• Work required:
Once the line with "## Prerequisites" is found in the data, output it and each following line exactly, up to and including the line with "previous loop iteration.", and nothing before or after.

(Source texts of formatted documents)
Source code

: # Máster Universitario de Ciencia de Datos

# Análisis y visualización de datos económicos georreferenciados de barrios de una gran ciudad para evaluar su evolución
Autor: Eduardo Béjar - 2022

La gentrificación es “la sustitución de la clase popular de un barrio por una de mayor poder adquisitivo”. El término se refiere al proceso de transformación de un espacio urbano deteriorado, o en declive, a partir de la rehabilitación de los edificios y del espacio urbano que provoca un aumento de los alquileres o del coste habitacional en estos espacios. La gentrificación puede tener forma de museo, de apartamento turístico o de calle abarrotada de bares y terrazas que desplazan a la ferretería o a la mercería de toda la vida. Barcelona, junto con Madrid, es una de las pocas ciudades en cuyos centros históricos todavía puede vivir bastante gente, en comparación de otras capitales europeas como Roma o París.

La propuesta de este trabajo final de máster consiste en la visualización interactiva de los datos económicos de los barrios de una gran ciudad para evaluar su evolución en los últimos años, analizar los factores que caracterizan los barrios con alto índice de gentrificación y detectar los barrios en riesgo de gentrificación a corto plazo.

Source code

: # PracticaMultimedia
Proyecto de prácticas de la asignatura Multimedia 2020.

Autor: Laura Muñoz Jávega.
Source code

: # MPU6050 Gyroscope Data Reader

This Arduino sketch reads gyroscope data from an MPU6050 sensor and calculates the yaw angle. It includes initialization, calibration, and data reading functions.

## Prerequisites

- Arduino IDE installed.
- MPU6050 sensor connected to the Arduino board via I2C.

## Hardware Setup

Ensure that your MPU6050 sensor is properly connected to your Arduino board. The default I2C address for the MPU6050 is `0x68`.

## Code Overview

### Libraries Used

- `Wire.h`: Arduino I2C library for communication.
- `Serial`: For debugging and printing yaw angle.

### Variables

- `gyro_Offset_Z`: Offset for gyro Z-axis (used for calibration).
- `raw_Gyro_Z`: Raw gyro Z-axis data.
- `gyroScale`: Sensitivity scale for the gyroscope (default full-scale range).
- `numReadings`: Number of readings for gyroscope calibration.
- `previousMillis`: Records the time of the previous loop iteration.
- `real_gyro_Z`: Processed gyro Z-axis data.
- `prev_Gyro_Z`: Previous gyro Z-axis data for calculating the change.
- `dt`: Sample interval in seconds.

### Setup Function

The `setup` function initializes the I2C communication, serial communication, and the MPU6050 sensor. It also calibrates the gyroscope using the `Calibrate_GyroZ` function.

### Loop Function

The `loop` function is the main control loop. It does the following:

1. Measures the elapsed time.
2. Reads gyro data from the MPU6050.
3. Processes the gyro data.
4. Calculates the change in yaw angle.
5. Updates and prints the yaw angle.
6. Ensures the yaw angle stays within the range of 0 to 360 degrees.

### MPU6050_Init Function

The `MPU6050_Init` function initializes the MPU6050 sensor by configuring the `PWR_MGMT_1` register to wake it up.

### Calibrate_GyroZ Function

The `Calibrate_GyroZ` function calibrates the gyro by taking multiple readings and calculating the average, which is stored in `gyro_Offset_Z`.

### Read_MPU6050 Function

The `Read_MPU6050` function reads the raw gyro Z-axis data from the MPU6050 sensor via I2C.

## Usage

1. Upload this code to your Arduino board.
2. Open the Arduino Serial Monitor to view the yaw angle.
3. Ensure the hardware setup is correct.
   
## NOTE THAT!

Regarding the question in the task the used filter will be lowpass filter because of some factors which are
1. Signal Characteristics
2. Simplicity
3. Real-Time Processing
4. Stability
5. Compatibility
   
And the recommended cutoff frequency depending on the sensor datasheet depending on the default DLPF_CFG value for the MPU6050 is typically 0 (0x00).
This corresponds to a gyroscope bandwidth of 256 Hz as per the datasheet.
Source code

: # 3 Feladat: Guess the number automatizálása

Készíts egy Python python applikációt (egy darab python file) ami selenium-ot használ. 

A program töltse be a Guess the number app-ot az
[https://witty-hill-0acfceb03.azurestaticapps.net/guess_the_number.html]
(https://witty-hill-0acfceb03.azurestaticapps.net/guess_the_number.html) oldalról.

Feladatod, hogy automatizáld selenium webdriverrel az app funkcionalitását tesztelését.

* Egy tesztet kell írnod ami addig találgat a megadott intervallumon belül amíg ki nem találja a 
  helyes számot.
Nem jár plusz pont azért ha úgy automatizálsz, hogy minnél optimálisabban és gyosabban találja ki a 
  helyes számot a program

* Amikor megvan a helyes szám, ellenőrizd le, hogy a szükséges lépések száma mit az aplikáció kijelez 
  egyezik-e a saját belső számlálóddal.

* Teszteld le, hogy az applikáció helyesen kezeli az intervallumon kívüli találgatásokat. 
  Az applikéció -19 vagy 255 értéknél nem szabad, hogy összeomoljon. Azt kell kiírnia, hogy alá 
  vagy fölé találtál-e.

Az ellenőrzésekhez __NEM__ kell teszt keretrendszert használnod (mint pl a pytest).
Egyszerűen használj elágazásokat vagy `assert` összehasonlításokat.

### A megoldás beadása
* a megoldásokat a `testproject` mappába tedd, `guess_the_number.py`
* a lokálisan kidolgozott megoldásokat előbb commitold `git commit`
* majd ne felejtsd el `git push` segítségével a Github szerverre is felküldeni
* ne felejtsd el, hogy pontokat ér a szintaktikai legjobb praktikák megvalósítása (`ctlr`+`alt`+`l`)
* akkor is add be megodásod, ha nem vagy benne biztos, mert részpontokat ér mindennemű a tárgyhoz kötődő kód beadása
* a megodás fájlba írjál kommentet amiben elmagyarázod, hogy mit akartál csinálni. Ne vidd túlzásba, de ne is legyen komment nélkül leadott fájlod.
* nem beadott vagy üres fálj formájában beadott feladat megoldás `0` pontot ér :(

• Task output:
## Prerequisites

- Arduino IDE installed.
- MPU6050 sensor connected to the Arduino board via I2C.

## Hardware Setup

Ensure that your MPU6050 sensor is properly connected to your Arduino board. The default I2C address for the MPU6050 is `0x68`.

## Code Overview

### Libraries Used

- `Wire.h`: Arduino I2C library for communication.
- `Serial`: For debugging and printing yaw angle.

### Variables

- `gyro_Offset_Z`: Offset for gyro Z-axis (used for calibration).
- `raw_Gyro_Z`: Raw gyro Z-axis data.
- `gyroScale`: Sensitivity scale for the gyroscope (default full-scale range).
- `numReadings`: Number of readings for gyroscope calibration.
- `previousMillis`: Records the time of the previous loop iteration.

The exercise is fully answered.